No. Colloquially, people would say शहर.

नगर is a 'tatsam' word which means that it has been borrowed as is from Sanskrit. These words are seen as more formal in modern Hindi^* so you are more likely to see them in written form, in the names of organisations or in formal speech than in conversational Hindi.

^*- As opposed to words borrowed from Persian/Arabic and the other category of Sanskrit-derived words which are called 'Tadbhav'. These are words which have been part of Hindustani and its parent Prakrit languages for longer and have undergone some changes.


I didnt use eek and it was ok. Am I right in thinking that to indians it sounds odd to use eek here? So duolingo is weird in that sense. Delhi is one city instead of a city


It doesn't sound odd.

Hindi does use 'ek' as the indefinite article. (It is actually pretty common for languages to use the word for 'one' as the indefinite article). However, the indefinite article is not used as much as it is in English.
The absence of the article may stand for either definiteness or indefiniteness in Hindi. So, you need to include the 'ek' only when you need to explicitly specify indefiniteness or when you are introducing a brand new topic into the conversation.
For example, you would say 'दिल्ली एक शहर है' to someone who does not have the first idea about a place called Delhi but 'दिल्ली शहर है' to someone who is confused about whether Delhi is a town or a city.


Thanks, interesting.

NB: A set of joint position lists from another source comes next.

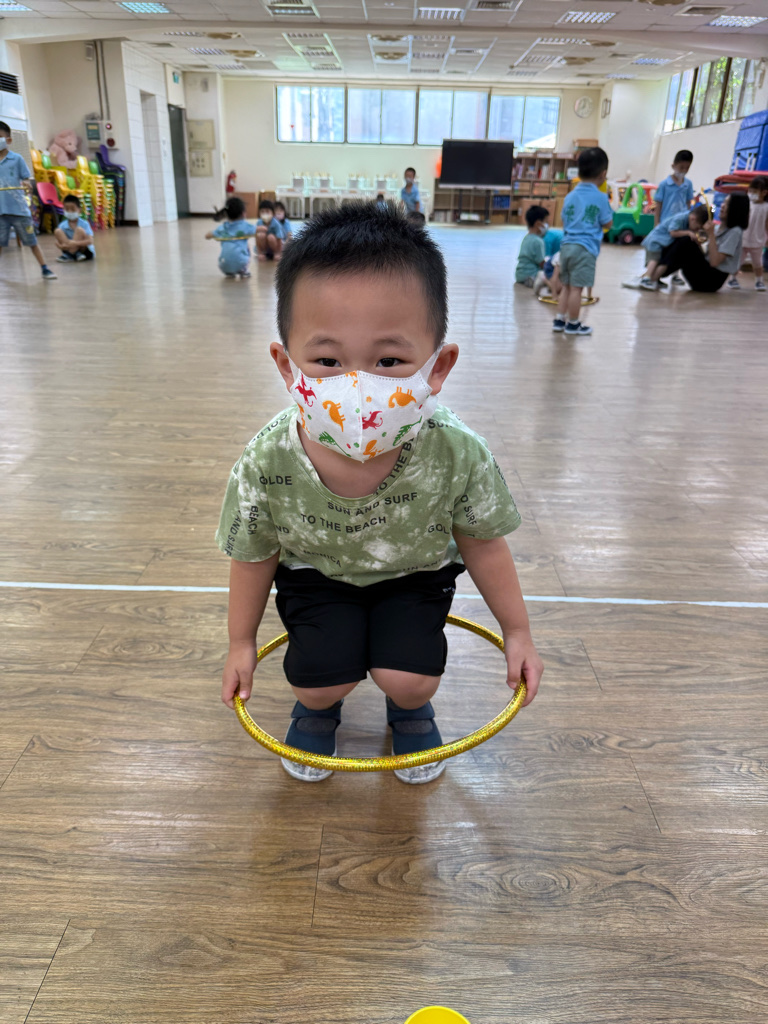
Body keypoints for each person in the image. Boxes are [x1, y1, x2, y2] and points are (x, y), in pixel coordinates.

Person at [216, 201, 543, 785]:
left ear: (437, 366)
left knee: (410, 681)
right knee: (317, 685)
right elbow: (254, 554)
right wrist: (241, 642)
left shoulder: (457, 451)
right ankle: (318, 708)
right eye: (327, 360)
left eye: (389, 359)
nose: (357, 386)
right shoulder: (266, 459)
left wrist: (518, 631)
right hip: (316, 577)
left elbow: (484, 543)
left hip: (415, 577)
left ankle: (409, 708)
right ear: (287, 366)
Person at [554, 147, 613, 336]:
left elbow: (564, 220)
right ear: (603, 174)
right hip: (585, 249)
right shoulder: (601, 198)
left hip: (566, 246)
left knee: (566, 286)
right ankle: (573, 324)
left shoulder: (570, 196)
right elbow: (608, 223)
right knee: (577, 289)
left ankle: (559, 320)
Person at [640, 194, 749, 294]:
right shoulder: (720, 228)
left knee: (686, 241)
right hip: (705, 274)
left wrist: (710, 234)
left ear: (736, 209)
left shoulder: (735, 232)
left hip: (711, 281)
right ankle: (651, 275)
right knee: (681, 239)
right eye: (724, 202)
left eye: (728, 204)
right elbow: (707, 255)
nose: (723, 206)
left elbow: (714, 262)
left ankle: (652, 277)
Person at [0, 121, 56, 279]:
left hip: (19, 210)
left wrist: (26, 184)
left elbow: (26, 179)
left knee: (31, 242)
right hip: (1, 212)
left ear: (8, 140)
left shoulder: (17, 159)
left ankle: (45, 268)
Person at [623, 205, 709, 291]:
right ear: (693, 219)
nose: (696, 230)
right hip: (655, 241)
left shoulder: (687, 220)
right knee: (654, 260)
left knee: (659, 260)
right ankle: (646, 279)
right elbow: (673, 233)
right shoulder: (680, 218)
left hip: (660, 242)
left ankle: (655, 279)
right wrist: (688, 233)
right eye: (697, 228)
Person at [727, 176, 768, 291]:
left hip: (757, 240)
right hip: (743, 239)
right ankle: (732, 279)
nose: (751, 194)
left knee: (758, 263)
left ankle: (759, 281)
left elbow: (767, 224)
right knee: (738, 261)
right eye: (750, 191)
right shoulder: (746, 203)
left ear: (764, 192)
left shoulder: (766, 207)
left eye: (755, 191)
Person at [206, 196, 255, 279]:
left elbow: (208, 235)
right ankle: (243, 270)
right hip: (241, 262)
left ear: (226, 214)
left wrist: (211, 235)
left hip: (223, 265)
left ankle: (229, 271)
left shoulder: (223, 227)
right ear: (243, 213)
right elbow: (258, 230)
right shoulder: (246, 226)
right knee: (247, 246)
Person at [654, 150, 694, 226]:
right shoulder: (664, 184)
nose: (684, 170)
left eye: (687, 168)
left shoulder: (688, 184)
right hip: (666, 223)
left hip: (681, 223)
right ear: (673, 166)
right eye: (681, 167)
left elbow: (688, 203)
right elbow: (658, 205)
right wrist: (656, 223)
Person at [54, 194, 95, 263]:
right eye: (67, 209)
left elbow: (90, 241)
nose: (70, 212)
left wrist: (75, 243)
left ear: (79, 210)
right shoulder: (62, 225)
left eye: (73, 209)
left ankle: (71, 254)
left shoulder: (84, 223)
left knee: (79, 230)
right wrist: (61, 246)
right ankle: (74, 254)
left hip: (84, 251)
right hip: (68, 249)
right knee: (57, 231)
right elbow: (58, 241)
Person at [515, 205, 548, 288]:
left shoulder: (526, 238)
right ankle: (534, 280)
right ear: (538, 223)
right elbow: (541, 263)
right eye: (545, 222)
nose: (546, 225)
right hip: (531, 273)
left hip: (519, 274)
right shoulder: (538, 241)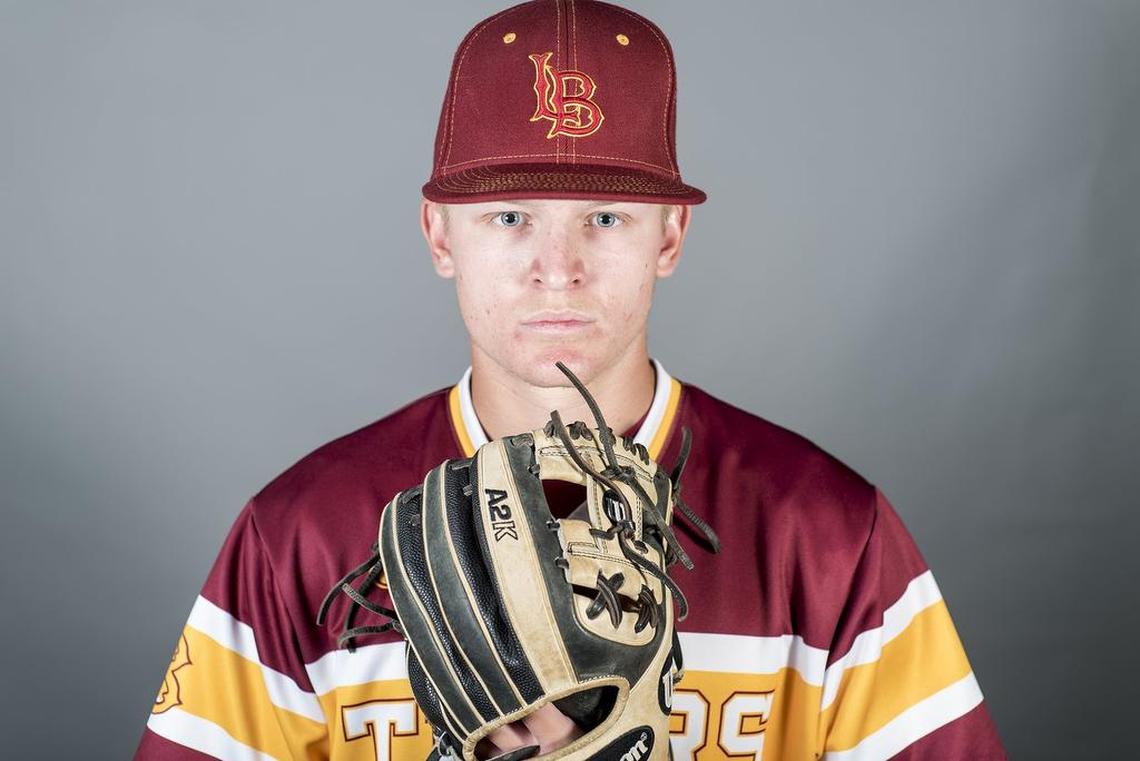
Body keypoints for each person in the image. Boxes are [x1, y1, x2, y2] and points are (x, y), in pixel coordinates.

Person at [134, 1, 1007, 759]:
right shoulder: (298, 537)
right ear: (440, 236)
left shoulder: (829, 535)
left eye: (605, 216)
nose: (559, 267)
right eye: (509, 217)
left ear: (669, 237)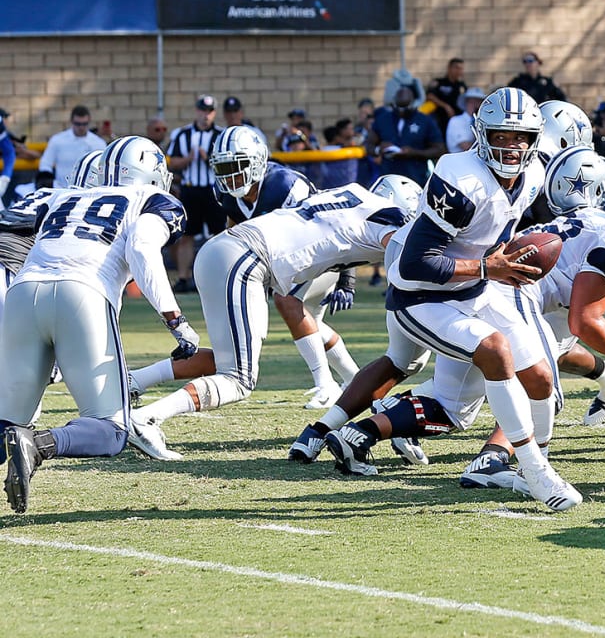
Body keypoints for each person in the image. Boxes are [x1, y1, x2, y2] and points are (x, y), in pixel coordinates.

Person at [373, 87, 582, 510]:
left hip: (474, 286)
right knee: (494, 350)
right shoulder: (460, 177)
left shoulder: (534, 175)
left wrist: (507, 260)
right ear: (482, 134)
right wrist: (490, 267)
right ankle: (537, 472)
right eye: (502, 135)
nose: (512, 145)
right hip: (420, 298)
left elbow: (501, 227)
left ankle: (532, 465)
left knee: (541, 377)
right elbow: (416, 264)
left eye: (520, 137)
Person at [126, 179, 418, 460]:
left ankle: (132, 381)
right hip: (247, 259)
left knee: (229, 362)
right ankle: (146, 418)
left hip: (226, 250)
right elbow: (410, 261)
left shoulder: (352, 194)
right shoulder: (390, 218)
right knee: (238, 379)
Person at [0, 136, 195, 514]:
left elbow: (8, 225)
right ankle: (37, 445)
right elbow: (140, 245)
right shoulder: (151, 199)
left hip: (23, 291)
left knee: (5, 421)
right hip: (83, 293)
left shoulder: (60, 195)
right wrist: (176, 320)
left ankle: (21, 437)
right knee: (111, 429)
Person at [166, 96, 224, 293]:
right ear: (196, 111)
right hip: (191, 189)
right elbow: (172, 162)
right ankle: (183, 278)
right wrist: (188, 159)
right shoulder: (182, 135)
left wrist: (208, 159)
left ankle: (223, 274)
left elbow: (226, 165)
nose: (205, 115)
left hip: (213, 190)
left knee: (221, 235)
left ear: (214, 113)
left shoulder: (221, 135)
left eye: (209, 111)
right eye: (202, 110)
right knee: (187, 235)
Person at [369, 71, 445, 185]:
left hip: (415, 178)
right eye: (399, 107)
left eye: (405, 108)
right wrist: (378, 149)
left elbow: (439, 149)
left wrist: (414, 152)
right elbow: (368, 144)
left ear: (413, 103)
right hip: (388, 178)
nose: (401, 111)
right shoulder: (383, 119)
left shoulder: (425, 120)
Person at [37, 105, 106, 189]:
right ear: (72, 122)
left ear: (89, 122)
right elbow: (45, 163)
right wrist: (47, 181)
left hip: (89, 191)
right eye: (78, 124)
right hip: (62, 190)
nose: (81, 127)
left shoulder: (99, 143)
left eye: (84, 124)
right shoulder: (57, 140)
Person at [426, 57, 467, 134]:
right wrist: (445, 106)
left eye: (461, 69)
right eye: (457, 68)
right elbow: (430, 96)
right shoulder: (439, 82)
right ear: (449, 68)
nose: (459, 71)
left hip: (456, 121)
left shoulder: (462, 86)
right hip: (439, 119)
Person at [320, 119, 359, 189]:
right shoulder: (340, 149)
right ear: (336, 137)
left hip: (327, 184)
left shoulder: (322, 150)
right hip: (342, 183)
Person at [445, 87, 484, 153]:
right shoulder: (456, 121)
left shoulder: (482, 122)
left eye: (480, 101)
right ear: (467, 101)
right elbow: (467, 147)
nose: (478, 105)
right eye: (474, 101)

I can somewhat follow, but I wouldn't be able to implement in myself in conversations. Maybe the understanding of it will come on its own with actual real life practice. That's the downside of this duolingo course... it's just single sentences without the context of a larger conversation.


True. Real-life immersion is the best way to familiarize yourself with such intricacies of the language.